6. Il résulte de ce qui précède que les conclusions aux fins de suspension des décisions portant obligation de quitter le territoire français sans délai et fixation du pays de renvoi sont dépourvues d’objet, et doivent être rejetées comme irrecevables.
En ce qui concerne les conclusions à fin de suspension dirigée contre la décision portant refus de renouvellement de titre de séjour :
7. Pour demander la suspension de l’exécution de la décision du 12 janvier 2026 en tant qu’elle porte refus de renouvellement de son titre de séjour, Mme B… soutient qu’elle est insuffisamment motivée, qu’elle est entachée d’un défaut d’examen sérieux de sa demande et d’un vice de procédure tenant à l’absence de production de l’avis du collège des médecins de l’Office français de l’immigration et de l’intégration, qu’elle méconnaît les dispositions des articles L. 425-9 et L. 432-13 du code de l’entrée et du séjour des étrangers et du droit d’asile et les stipulations de l’article 8 de la convention européenne de sauvegarde des droits de l’homme et des libertés fondamentales, qu’elle est entachée d’une erreur de droit dès lors que le préfet s’est estimé lié par l’avis du collège des médecins de l’Office français de l’immigration et de l’intégration et d’une erreur manifeste d’appréciation de sa situation personnelle. Toutefois, en l’état de l’instruction, aucun des moyens ainsi soulevés n’apparaît de nature à faire naître un doute sérieux quant à la légalité de la décision en litige. Ainsi, et sans qu’il soit besoin de se prononcer sur la recevabilité de la requête et la condition d’urgence, les conclusions à fin de suspension présentées par Mme B… doivent être rejetées. Par voie de conséquence, doivent également être rejetées les conclusions à fin d’injonction ainsi que celles relatives aux frais liés au litige.
O R D O N N E :
Article 1er : Mme B… est admise, à titre provisoire, au bénéfice de l’aide juridictionnelle.

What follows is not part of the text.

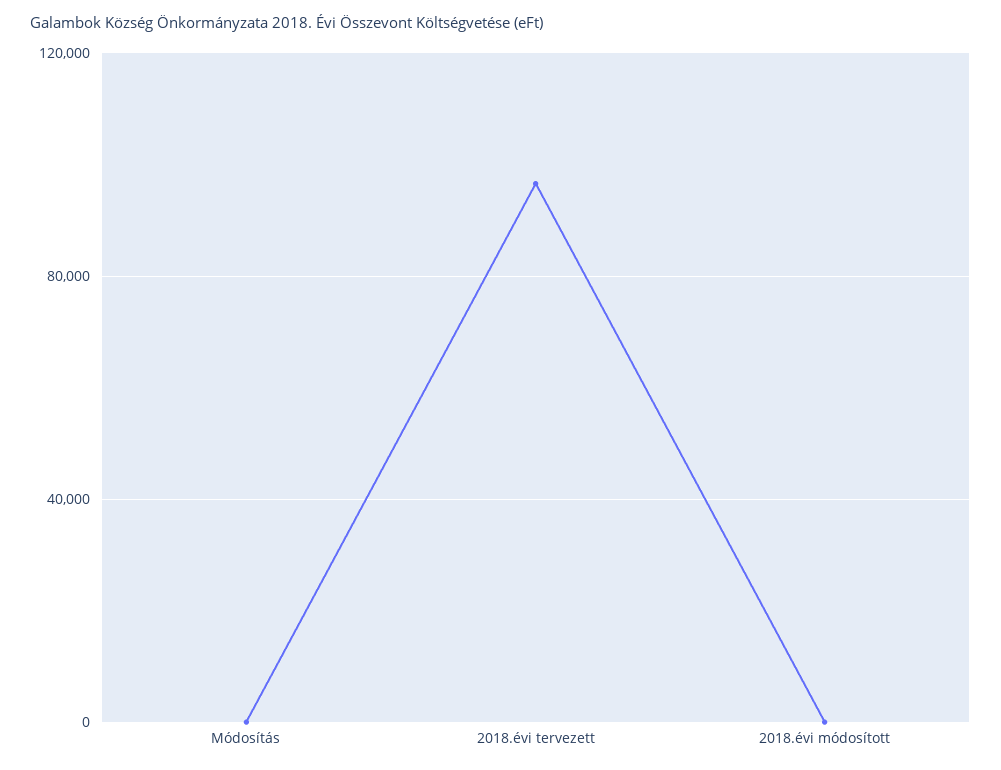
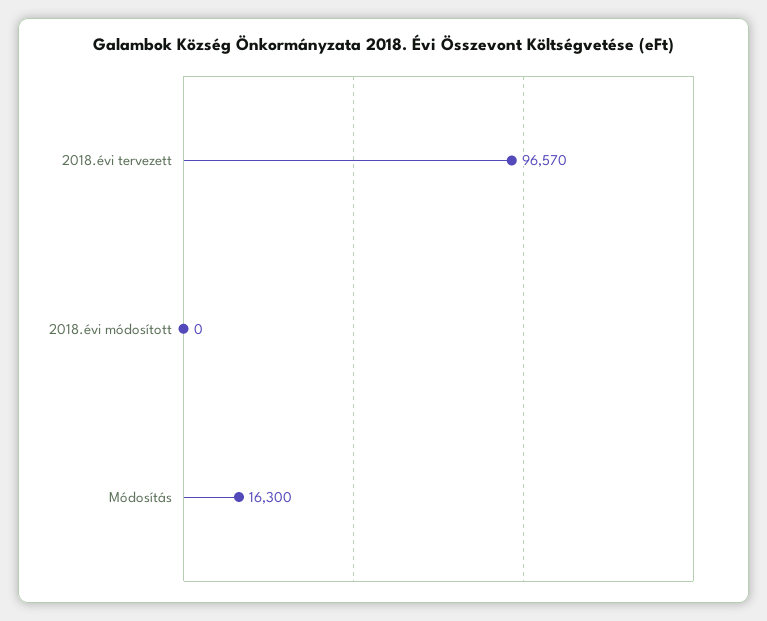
Módosítás: 0 -> 16300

Article 2 : Le surplus des conclusions de la requête de Mme B… est rejeté.
Article 3 : La présente ordonnance sera notifiée à Mme A… B…, au ministre de l’intérieur et à Me David.
Copie en sera adressée au préfet de police.
Fait à Paris, le 21 avril 2026.
La juge des référés,
signé
A. Stoltz-Valette
La République mande et ordonne au ministre de l’intérieur en ce qui le concerne ou à tous commissaires de justice à ce requis en ce qui concerne les voies de droit commun contre les parties privées, de pourvoir à l’exécution de la présente décision.